• _Work to be completed_
Reproduce the part of the listing below, word for word, from the line containing "scientific name: Solanum splendens" through the last line of the listing.

• _Material_
**********
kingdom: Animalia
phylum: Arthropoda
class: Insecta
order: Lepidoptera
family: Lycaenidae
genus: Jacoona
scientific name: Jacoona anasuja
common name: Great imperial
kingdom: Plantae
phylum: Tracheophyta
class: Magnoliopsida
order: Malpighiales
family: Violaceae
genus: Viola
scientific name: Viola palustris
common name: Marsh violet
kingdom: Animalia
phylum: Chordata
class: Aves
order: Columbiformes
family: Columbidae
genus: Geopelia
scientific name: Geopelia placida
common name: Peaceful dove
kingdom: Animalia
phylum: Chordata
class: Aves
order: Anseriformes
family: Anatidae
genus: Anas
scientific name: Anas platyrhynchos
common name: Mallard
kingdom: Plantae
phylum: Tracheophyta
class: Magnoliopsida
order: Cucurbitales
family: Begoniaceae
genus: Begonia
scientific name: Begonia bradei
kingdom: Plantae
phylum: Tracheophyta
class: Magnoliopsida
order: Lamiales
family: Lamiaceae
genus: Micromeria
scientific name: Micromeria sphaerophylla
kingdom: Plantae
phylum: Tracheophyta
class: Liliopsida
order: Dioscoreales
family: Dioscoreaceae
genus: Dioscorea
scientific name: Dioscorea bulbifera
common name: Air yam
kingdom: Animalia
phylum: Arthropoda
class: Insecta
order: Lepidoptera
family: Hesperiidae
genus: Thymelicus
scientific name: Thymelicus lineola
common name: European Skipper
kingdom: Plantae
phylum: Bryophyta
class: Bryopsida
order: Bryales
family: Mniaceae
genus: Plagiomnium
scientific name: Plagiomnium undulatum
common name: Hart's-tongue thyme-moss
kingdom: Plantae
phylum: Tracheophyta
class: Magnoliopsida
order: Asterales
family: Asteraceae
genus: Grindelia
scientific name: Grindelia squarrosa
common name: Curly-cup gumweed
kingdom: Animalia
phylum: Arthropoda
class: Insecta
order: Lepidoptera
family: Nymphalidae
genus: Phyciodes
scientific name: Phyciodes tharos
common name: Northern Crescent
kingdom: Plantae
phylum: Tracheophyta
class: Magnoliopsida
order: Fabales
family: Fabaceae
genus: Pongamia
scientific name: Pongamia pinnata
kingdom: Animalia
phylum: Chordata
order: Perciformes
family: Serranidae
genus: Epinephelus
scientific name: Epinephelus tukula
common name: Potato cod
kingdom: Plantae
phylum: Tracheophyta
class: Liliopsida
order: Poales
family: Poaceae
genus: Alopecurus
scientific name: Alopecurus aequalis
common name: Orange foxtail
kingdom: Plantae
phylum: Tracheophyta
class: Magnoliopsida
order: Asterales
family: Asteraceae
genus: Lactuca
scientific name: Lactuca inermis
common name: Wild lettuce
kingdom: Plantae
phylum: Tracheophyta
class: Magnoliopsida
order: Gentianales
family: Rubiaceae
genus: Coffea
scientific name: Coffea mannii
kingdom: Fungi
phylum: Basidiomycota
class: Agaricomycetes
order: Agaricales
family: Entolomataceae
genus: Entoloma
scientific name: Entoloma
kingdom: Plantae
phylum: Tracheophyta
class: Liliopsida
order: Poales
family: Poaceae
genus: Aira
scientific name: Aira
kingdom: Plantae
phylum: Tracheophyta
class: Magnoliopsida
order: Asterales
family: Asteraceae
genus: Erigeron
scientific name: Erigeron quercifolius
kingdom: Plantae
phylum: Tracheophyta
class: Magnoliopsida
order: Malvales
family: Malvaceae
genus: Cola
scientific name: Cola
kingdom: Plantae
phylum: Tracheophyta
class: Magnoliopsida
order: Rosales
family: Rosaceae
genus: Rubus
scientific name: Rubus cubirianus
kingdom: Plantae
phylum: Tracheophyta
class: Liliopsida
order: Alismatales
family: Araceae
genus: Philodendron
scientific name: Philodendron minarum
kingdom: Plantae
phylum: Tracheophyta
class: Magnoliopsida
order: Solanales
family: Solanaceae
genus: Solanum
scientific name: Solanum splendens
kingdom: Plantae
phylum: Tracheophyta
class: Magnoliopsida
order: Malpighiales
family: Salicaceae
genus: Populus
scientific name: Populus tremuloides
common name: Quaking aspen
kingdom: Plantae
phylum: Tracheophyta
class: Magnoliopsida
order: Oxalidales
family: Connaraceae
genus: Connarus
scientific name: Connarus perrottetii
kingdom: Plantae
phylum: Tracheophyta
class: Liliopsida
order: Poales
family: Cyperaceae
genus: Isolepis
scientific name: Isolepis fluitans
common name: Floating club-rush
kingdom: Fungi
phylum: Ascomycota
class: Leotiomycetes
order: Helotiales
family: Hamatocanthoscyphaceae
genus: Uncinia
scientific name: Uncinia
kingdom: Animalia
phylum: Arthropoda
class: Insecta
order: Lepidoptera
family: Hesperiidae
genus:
**********
• _Full output_
scientific name: Solanum splendens
kingdom: Plantae
phylum: Tracheophyta
class: Magnoliopsida
order: Malpighiales
family: Salicaceae
genus: Populus
scientific name: Populus tremuloides
common name: Quaking aspen
kingdom: Plantae
phylum: Tracheophyta
class: Magnoliopsida
order: Oxalidales
family: Connaraceae
genus: Connarus
scientific name: Connarus perrottetii
kingdom: Plantae
phylum: Tracheophyta
class: Liliopsida
order: Poales
family: Cyperaceae
genus: Isolepis
scientific name: Isolepis fluitans
common name: Floating club-rush
kingdom: Fungi
phylum: Ascomycota
class: Leotiomycetes
order: Helotiales
family: Hamatocanthoscyphaceae
genus: Uncinia
scientific name: Uncinia
kingdom: Animalia
phylum: Arthropoda
class: Insecta
order: Lepidoptera
family: Hesperiidae
genus:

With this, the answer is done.